▶ [Task directions]: Report how many lines of the data below contain "jako". Give nothing besides the number.

▶ [Records supplied]:
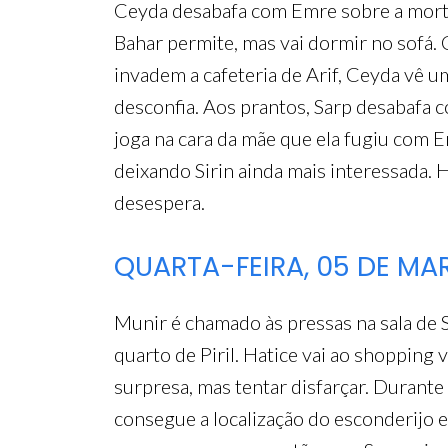
Ceyda desabafa com Emre sobre a morte 
Bahar permite, mas vai dormir no sofá. 
invadem a cafeteria de Arif, Ceyda vê um
desconfia. Aos prantos, Sarp desabafa co
joga na cara da mãe que ela fugiu com En
deixando Sirin ainda mais interessada. Hat
desespera.
QUARTA-FEIRA, 05 DE M
Munir é chamado às pressas na sala de 
quarto de Piril. Hatice vai ao shopping ve
surpresa, mas tentar disfarçar. Durante 
consegue a localização do esconderijo e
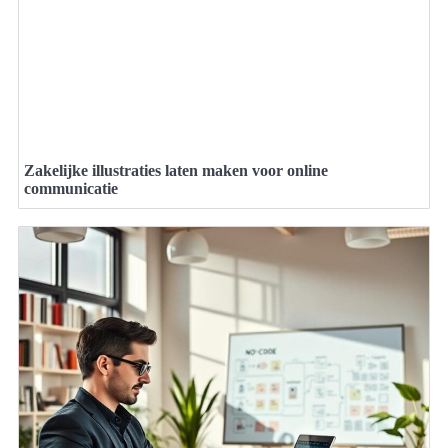
Zakelijke illustraties laten maken voor online
communicatie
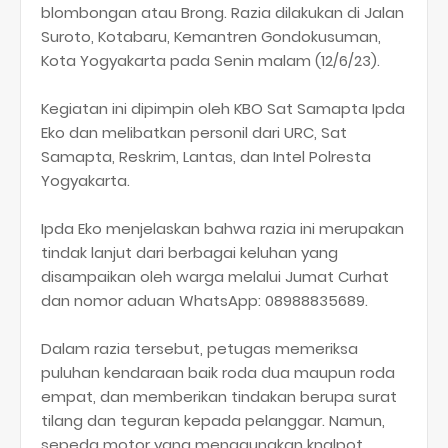
blombongan atau Brong. Razia dilakukan di Jalan
Suroto, Kotabaru, Kemantren Gondokusuman,
Kota Yogyakarta pada Senin malam (12/6/23).
Kegiatan ini dipimpin oleh KBO Sat Samapta Ipda
Eko dan melibatkan personil dari URC, Sat
Samapta, Reskrim, Lantas, dan Intel Polresta
Yogyakarta.
Ipda Eko menjelaskan bahwa razia ini merupakan
tindak lanjut dari berbagai keluhan yang
disampaikan oleh warga melalui Jumat Curhat
dan nomor aduan WhatsApp: 08988835689.
Dalam razia tersebut, petugas memeriksa
puluhan kendaraan baik roda dua maupun roda
empat, dan memberikan tindakan berupa surat
tilang dan teguran kepada pelanggar. Namun,
sepeda motor yang menggunakan knalpot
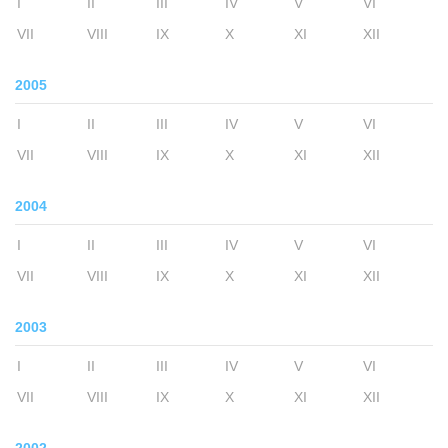
I
II
III
IV
V
VI
VII
VIII
IX
X
XI
XII
2005
I
II
III
IV
V
VI
VII
VIII
IX
X
XI
XII
2004
I
II
III
IV
V
VI
VII
VIII
IX
X
XI
XII
2003
I
II
III
IV
V
VI
VII
VIII
IX
X
XI
XII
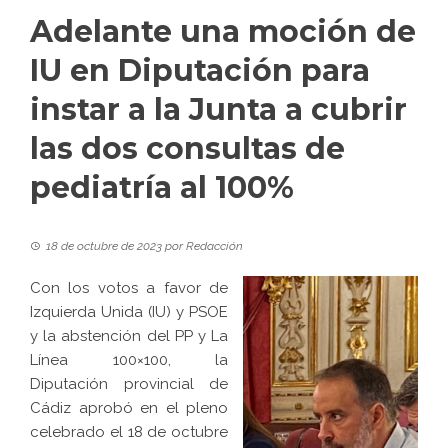
Adelante una moción de
IU en Diputación para
instar a la Junta a cubrir
las dos consultas de
pediatría al 100%
18 de octubre de 2023
por
Redacción
Con los votos a favor de
Izquierda Unida (IU) y PSOE
y la abstención del PP y La
Línea 100×100, la
Diputación provincial de
Cádiz aprobó en el pleno
celebrado el 18 de octubre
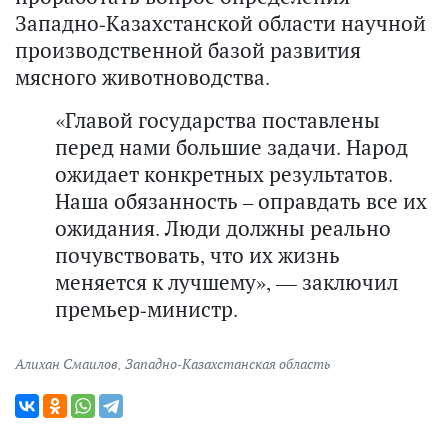
Западно-Казахстанской области научной
производственной базой развития
мясного животноводства.
«Главой государства поставлены
перед нами большие задачи. Народ
ожидает конкретных результатов.
Наша обязанность – оправдать все их
ожидания. Люди должны реально
почувствовать, что их жизнь
меняется к лучшему», — заключил
премьер-министр.
Алихан Смаилов
,
Западно-Казахстанская область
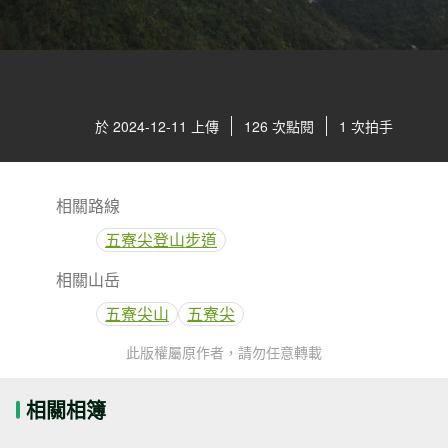
於 2024-12-11 上傳
126 次點閱
1 次拍手
相關路線
五寮尖登山步道
相關山岳
五寮尖山
五寮尖
此版權屬原作者，請勿任意轉載
相關相簿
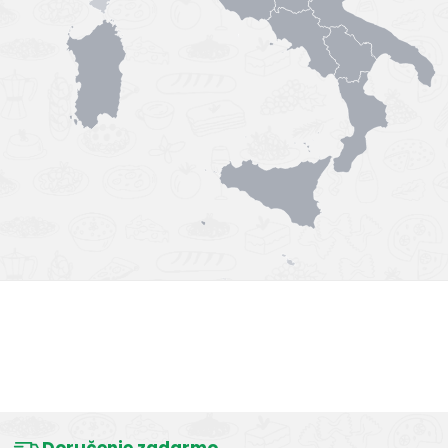
Výborná chuť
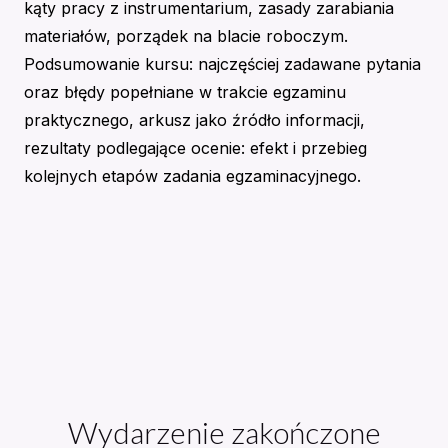
kąty pracy z instrumentarium, zasady zarabiania
materiałów, porządek na blacie roboczym.
Podsumowanie kursu: najczęściej zadawane pytania
oraz błędy popełniane w trakcie egzaminu
praktycznego, arkusz jako źródło informacji,
rezultaty podlegające ocenie: efekt i przebieg
kolejnych etapów zadania egzaminacyjnego.
Wydarzenie zakończone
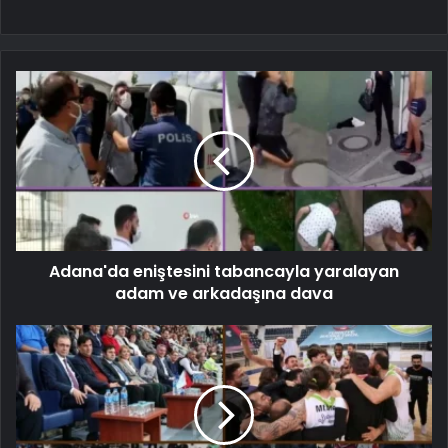
Adana'da eniştesini tabancayla yaralayan
adam ve arkadaşına dava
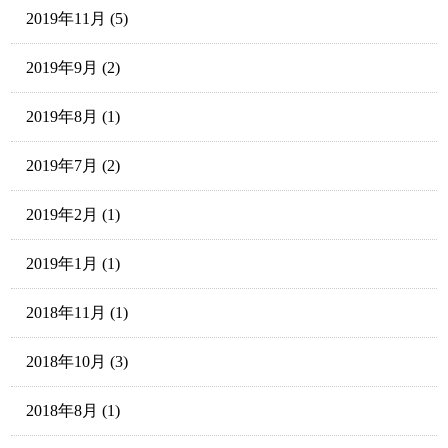
2019年11月
(5)
2019年9月
(2)
2019年8月
(1)
2019年7月
(2)
2019年2月
(1)
2019年1月
(1)
2018年11月
(1)
2018年10月
(3)
2018年8月
(1)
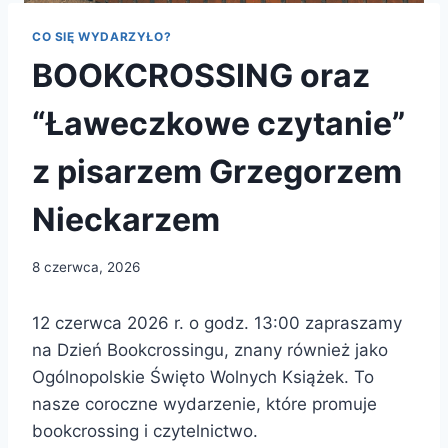
CO SIĘ WYDARZYŁO?
BOOKCROSSING oraz
“Ławeczkowe czytanie”
z pisarzem Grzegorzem
Nieckarzem
8 czerwca, 2026
12 czerwca 2026 r. o godz. 13:00 zapraszamy
na Dzień Bookcrossingu, znany również jako
Ogólnopolskie Święto Wolnych Książek. To
nasze coroczne wydarzenie, które promuje
bookcrossing i czytelnictwo.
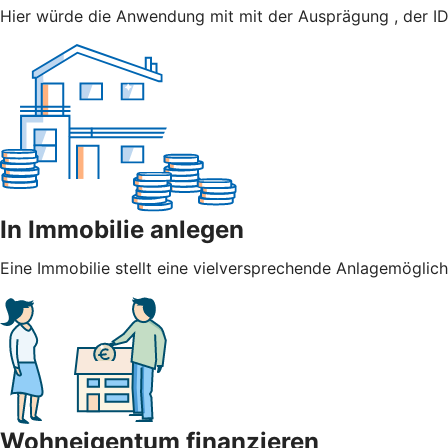
Hier würde die Anwendung mit mit der Ausprägung , der ID
In Immobilie anlegen
Eine Immobilie stellt eine vielversprechende Anlagemöglich
Wohneigentum finanzieren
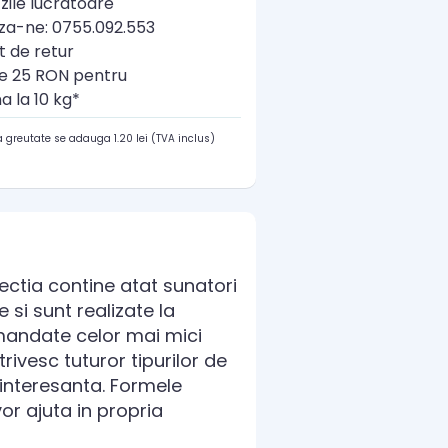
zile lucratoare
a-ne: 0755.092.553
t de retur
re 25 RON pentru
a la 10 kg*
 greutate se adauga 1.20 lei (TVA inclus)
ectia contine atat sunatori
e si sunt realizate la
omandate celor mai mici
rivesc tuturor tipurilor de
 interesanta. Formele
vor ajuta in propria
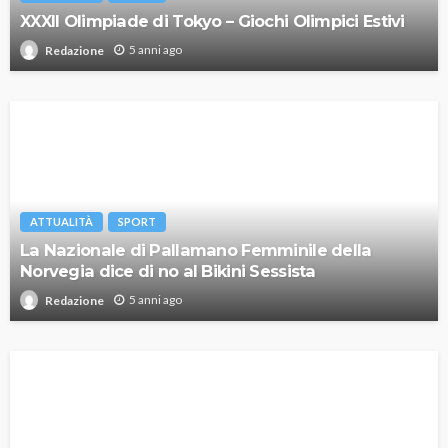
XXXII Olimpiade di Tokyo – Giochi Olimpici Estivi
5 anni ago
Redazione
ATTUALITÀ
SPORT
La Nazionale di Pallamano Femminile della
Norvegia dice di no al Bikini Sessista
5 anni ago
Redazione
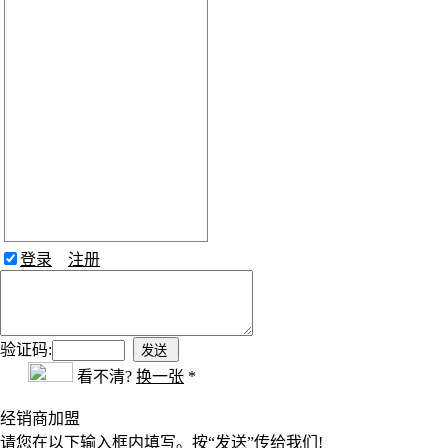
登录
注册
验证码:
看不清?
换一张
*
经销商加盟
请您在以下输入框内填写。按“发送”传给我们!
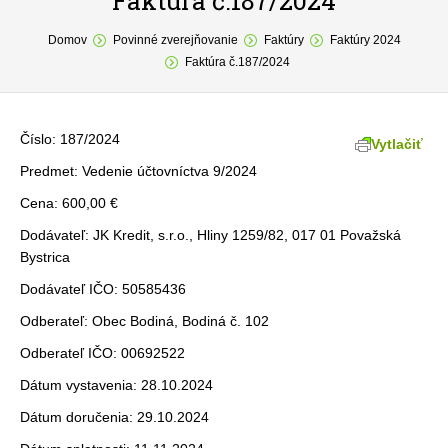
Faktúra č.187/2024
You are here:
O obci
Domov
Povinné zverejňovanie
Faktúry
Faktúry 2024
Faktúra č.187/2024
Samospráva
Povinné zverejňovanie
Číslo: 187/2024
Vytlačiť
Formuláre
Predmet: Vedenie účtovníctva 9/2024
Cena: 600,00 €
Fotogaléria
Dodávateľ: JK Kredit, s.r.o., Hliny 1259/82, 017 01 Považská
Kontakt
Bystrica
Dodávateľ IČO: 50585436
Odberateľ: Obec Bodiná, Bodiná č. 102
Odberateľ IČO: 00692522
Dátum vystavenia: 28.10.2024
Dátum doručenia: 29.10.2024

▶ [Exercise response]: 2